Let \(M_{\phi}\) be a once-punctured torus bundle over \(S^ 1\) with a hyperbolic monodromy map \(\phi\in SL(2,Z):\) that is \(M_{\phi}=F\times R/(x,t)\sim (\phi (x),t+1)\) where F denotes a punctured torus. Let \(\phi\) : \(F\times R\to M_{\phi}\) be the natural projection. Since \(\partial M_{\phi}\) is a torus \(H_ 1(\partial M_{\phi})\) is generated by two elements m,\(\ell\) as follows: The second generator \(\ell\) of \(H_ 1(\partial M_{\phi})\) is determined by the boundary curve of a fiber F (with the clockwise orientation).
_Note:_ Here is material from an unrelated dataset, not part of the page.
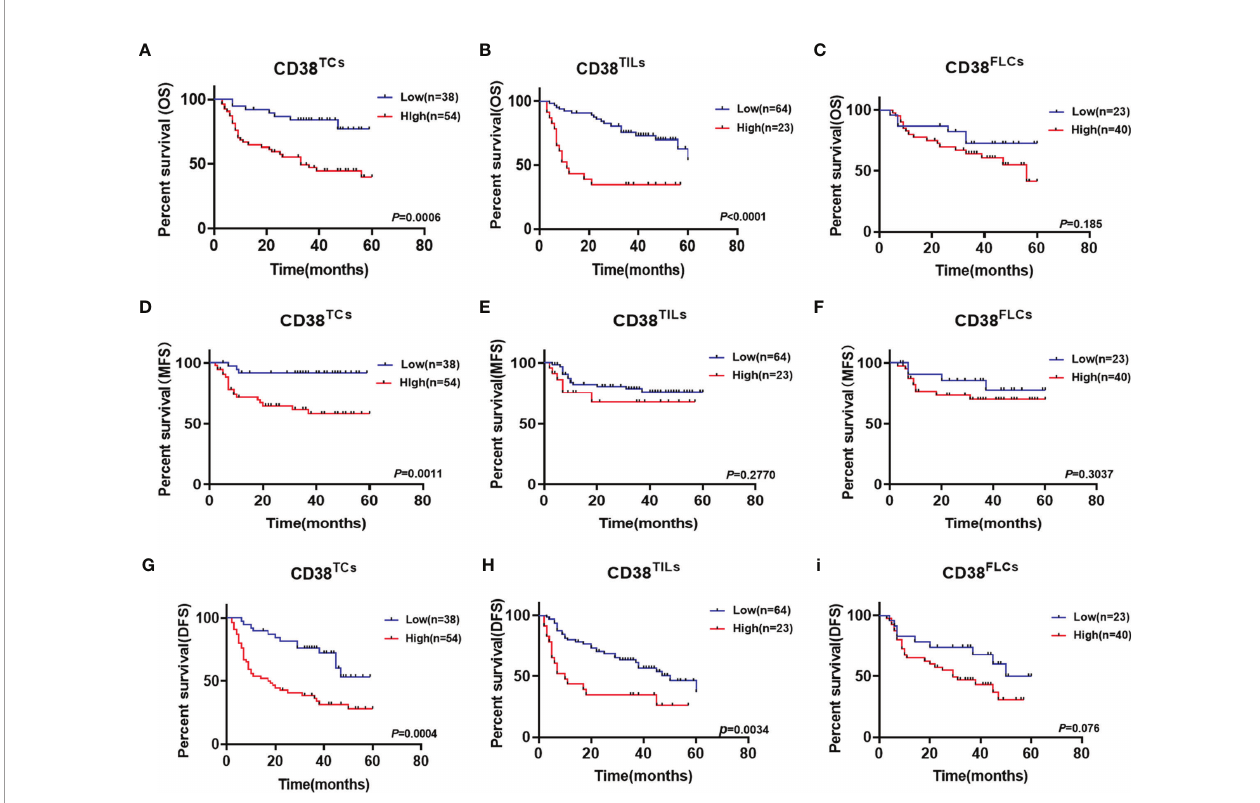
FIGURE 3 | Kaplan – Meier survival curves for overall survival time (A – C) , metastasis free survival time (D – F) and disease-free survival time (G – I) of OSCC patients according to the expression of CD38 in TCs, TILs and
If tr \(\phi\) \(>0\), then the restriction of \(\phi\) to the boundary of a fiber has a fixed point \(\alpha\). Then the first generator m of \(H_ 1(\partial M_{\phi})\) is determined by the circle \(\phi\) (L), where L is the straight line in \(\partial F\times R\) which joins (\(\alpha\),0) and (\(\alpha\),1). If tr \(\phi\) \(>0\), then the restriction of -\(\phi\) to \(\partial F=\{e^{i\theta}|\) \(0\leq \theta <2\pi \}\), has a fixed point \(\alpha\), say \(\alpha =e^{ia}\). Let L be the curve on \(\partial F\times R\) given by the equation \(z=e^{i(t+a)}\) where \(z\in \partial F\) and \(t\in R\). Then L joins (\(\alpha\),0) and (- \(\alpha\),1) with a negative half twist with respect to the chosen orientation of \(\partial F\). The first generator m is determined by the curve \(\phi\) (L). If a curve on \(\partial M_{\phi}\) represents a homology class \(am+b\ell\) in \(H_ 1(\partial M_{\phi})\), then the slope of the curve is given by b/a. \(M_{\phi}(\lambda /\mu)\) is the manifold obtained from \(M_{\phi}\) by Dehn surgery along a curve on \(\partial M_{\phi}\) of slope \(\lambda\) /\(\mu\). The author shows the following Theorem: Let \(M_{\phi}(\lambda /\mu)\) be an irreducible, non- Haken, orientable 3-manifold. Let \(K_ 1\) and \(K_ 2\) be nonorientable, incompressible, genus 3 surfaces in \(M_{\phi}(\lambda /\mu)\) such that the classes of \(K_ 1\) and \(K_ 2\) are equal in \(H_ 2(M_{\phi}(\lambda /\mu),Z_ 2^{\mu})\). Then \(K_ 1\) is isotopic to \(K_ 2\) with the possible exception of the case of \(M_{\phi}(1/1)\) with \(\phi =-{\bar \alpha}^ 2\beta {\bar \alpha}^ 2\beta {\bar \alpha}^ 2\beta\), where \(\alpha =\left( \begin{matrix} 1\quad 1\\ 0\quad 1\end{matrix} \right)\) \(\beta =\left( \begin{matrix} 1\quad 0\\ 1\quad 1\end{matrix} \right)\). We identify \(\phi\) with its equivalence class defined by conjugation and taking the inverse.